Немец сумрачно поглядел на прохладное озеро, сиявшее на солнце, ему было все равно — хорошо тут или худо, он хотел поскорее наесться лапши.
Алеша увидел с берега пруда, что его деда чужой человек повел убивать, и побежал им вослед. Он бежал и чувствовал свое сердце, бившееся вслух от своей силы и от близости страшного врага.
— Дедушка, дедушка! — закричал Алеша. — Ты его не бойся, я тут. Это неприятель.
Дед обернулся на внука:
— Какой он неприятель? Он фашист Ай-Гитлер! Неприятели раньше были, они были в крымскую, в турецкую кампанию… А это просто так себе, одна гадюка…
— А ты убей его! — сказал Алеша.
— Обожди, не спеши, — ответил дед. — Война — это ум, а не уличная драка.
В курене дед достал котелок с остатком кулеша, отрезал ломоть хлеба и вытер деревянную ложку пучком травы.
Фашист сел у входа в курень на овчину деда, положил револьвер возле себя и протянул руку за ложкой.
— Потерпишь! — упредил его дед. — Вы за что ж на нас осерчали-то, к чему войной пошли?
Немец сказал что-то, поднял револьвер и наставил его на деда.
— Эк ты дурной, неученый какой, — произнес дед. — Меня сама смерть не берет, а ты взять хочешь.
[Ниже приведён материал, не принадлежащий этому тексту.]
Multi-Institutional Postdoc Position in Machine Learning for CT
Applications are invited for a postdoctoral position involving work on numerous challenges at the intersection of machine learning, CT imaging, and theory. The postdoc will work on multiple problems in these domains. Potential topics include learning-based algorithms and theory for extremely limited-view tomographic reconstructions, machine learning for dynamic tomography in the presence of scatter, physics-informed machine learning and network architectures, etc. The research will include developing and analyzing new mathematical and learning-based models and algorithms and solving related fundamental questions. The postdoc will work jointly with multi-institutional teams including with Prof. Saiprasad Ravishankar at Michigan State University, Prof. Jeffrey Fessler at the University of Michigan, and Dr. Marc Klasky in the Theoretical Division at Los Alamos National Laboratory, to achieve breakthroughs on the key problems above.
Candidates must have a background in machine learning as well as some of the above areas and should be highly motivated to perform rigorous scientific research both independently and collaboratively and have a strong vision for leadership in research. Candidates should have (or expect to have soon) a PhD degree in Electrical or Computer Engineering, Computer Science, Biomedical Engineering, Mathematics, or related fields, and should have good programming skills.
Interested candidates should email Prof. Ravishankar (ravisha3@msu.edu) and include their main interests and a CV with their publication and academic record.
Своей сухой, костяной крестьянской рукой дед враз ударил немца поперек его руки, в которой тот держал револьвер, и немец уронил оружие. Затем дед припал к врагу, обхватил его и прижал его навзничь к земле. Немец сначала притих под дедом, а потом жалобно забормотал.
— Сам теперь видишь, что я привычней тебя ко всякой работе, — сказал дед и, оставив немца лежачим, поднял револьвер и положил его себе в штаны.
Алеша стоял возле куреня; он только что хотел тоже броситься на неприятеля, на помощь деду, но не успел — дед один управился.
— Дедушка, я тоже хочу дать ему! — сказал Алеша.
— Теперь уж нельзя, — ответил дед, — теперь он пленный человек.
Дед подал деревянную ложку пленному врагу и поднес к нему поближе котелок с кулешом.
Смирившийся пленник подвинул к себе котелок и стал есть из него полной ложкой, поглядывая в долгое русское поле задумавшимися глазами…
Дед достал из куреня железную тяпку и дал ее Алеше.
— Ступай на плотину, — приказал он, — и продолби в ней бороздку, чтоб вода поперек пошла.
— А зачем? — спросил Алеша.
— Там увидишь — зачем.
— А плотина твердая, она закостенела вся, — ты сам говорил, она полвека стоит, об нее тяпка согнется.
— Иди долби, тебе говорят, — осерчал дед. — Пускай она хоть железная будет, а ты ее все равно продолби, а вода ее сама вослед тебе порушит и пойдет потопом.
Алеша положил тяпку на плечо и пошел, решив, что он теперь на войне красноармеец, а дед — командир.